House price fall now ‘unavoidable’ as growth slows again

·2 min read
house prices
house prices

House price falls are likely to be “unavoidable”, experts have warned, after property market growth slowed for the third month in a row.

Prices rose by 10.7pc in the year to June, down from a rate of 11.2pc in May, according to Nationwide building society.

Property prices climbed by just 0.3pc month-on-month, a third of the 0.9pc average recorded over the previous 12 months, as rising interest rates crippled home buyers.

Gabriella Dickens, of Pantheon Macroeconomics, a research group, said: “Looking ahead, we now think that a fall in house prices is pretty much unavoidable given the recent jump in mortgage rates.”

The rate for a two-year fixed-rate 25pc deposit mortgage rose from 1.53pc in November to 2.63pc in May, the fastest increase over a six month period since 2003. This means a typical buyer now has to pay an extra £1,980 in mortgage bills compared to the end of last year.

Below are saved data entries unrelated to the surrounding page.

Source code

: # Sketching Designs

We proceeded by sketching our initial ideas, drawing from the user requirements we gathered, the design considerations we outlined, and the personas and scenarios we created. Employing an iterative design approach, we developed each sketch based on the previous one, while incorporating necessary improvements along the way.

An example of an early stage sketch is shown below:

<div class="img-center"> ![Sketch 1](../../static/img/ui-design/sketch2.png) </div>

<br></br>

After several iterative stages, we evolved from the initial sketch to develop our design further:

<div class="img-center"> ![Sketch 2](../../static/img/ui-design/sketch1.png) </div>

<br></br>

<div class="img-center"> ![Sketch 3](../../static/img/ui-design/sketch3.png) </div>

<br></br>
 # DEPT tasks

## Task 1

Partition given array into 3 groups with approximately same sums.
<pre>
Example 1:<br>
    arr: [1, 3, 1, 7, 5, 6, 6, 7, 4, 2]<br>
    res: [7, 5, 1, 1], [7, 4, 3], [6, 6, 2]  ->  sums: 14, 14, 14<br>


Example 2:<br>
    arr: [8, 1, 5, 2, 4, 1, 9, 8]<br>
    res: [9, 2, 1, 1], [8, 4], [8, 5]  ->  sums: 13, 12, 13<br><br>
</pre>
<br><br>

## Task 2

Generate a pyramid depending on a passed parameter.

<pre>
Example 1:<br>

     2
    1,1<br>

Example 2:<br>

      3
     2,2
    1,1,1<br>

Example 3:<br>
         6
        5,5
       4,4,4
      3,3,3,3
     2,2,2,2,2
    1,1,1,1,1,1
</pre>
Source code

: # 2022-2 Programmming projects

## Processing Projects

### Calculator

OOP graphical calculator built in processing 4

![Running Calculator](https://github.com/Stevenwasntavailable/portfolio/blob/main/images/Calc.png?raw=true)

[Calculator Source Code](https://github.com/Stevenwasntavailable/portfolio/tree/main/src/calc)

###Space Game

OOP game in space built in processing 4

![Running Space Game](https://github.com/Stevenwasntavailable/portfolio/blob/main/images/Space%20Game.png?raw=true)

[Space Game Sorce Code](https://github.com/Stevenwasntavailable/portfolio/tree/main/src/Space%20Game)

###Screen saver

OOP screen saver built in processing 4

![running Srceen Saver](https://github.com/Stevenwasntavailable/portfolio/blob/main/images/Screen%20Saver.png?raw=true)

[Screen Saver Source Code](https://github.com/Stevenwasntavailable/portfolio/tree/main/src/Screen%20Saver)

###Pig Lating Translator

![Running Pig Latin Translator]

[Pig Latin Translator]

Pantheon said it expected the average mortgage rate to rise to 3.2pc in July, which will cost the average borrower an extra £150 per month. House prices will fall by 2pc in the next six months, it said.

Imogen Sporle, of Finanze, a mortgage broker, said: “I am fully subscribed to the idea of house prices crashing soon. Whether the full crash happens in 2022 or shortly after, I am not sure, but it’s coming. Demand in the property market will cool due to painfully high inflation.”

Robert Gardner, of Nationwide, said: “There are tentative signs of a slowdown, with the number of mortgages approved for house purchases falling back towards pre-pandemic levels in April and surveyors reporting some softening in new buyer enquiries.”

But the housing market so far has retained a surprising amount of momentum considering the drag of high inflation and plunging consumer confidence, Mr Gardner said.

Although the growth rate slowed in June, house prices still hit a new record high of £271,613 – £26,000 more than they cost a year ago. The strength of the labour market and a shortage of homes for sale have so far underpinned property values, Mr Gardner said.

He said: “The market is expected to slow further as pressure on households' finances intensifies in the coming quarters, with inflation expected to reach double digits towards the end of the year.”

The South West recorded the highest house price growth in the country in June, with prices up 14.7pc compared to last year. Since the start of the pandemic, prices in the region have increased 27.7pc.

London recorded the most sluggish growth in the country at 6pc, down from 7.4pc at the start of the year. Values in the capital have climbed by 14.9pc since Covid hit.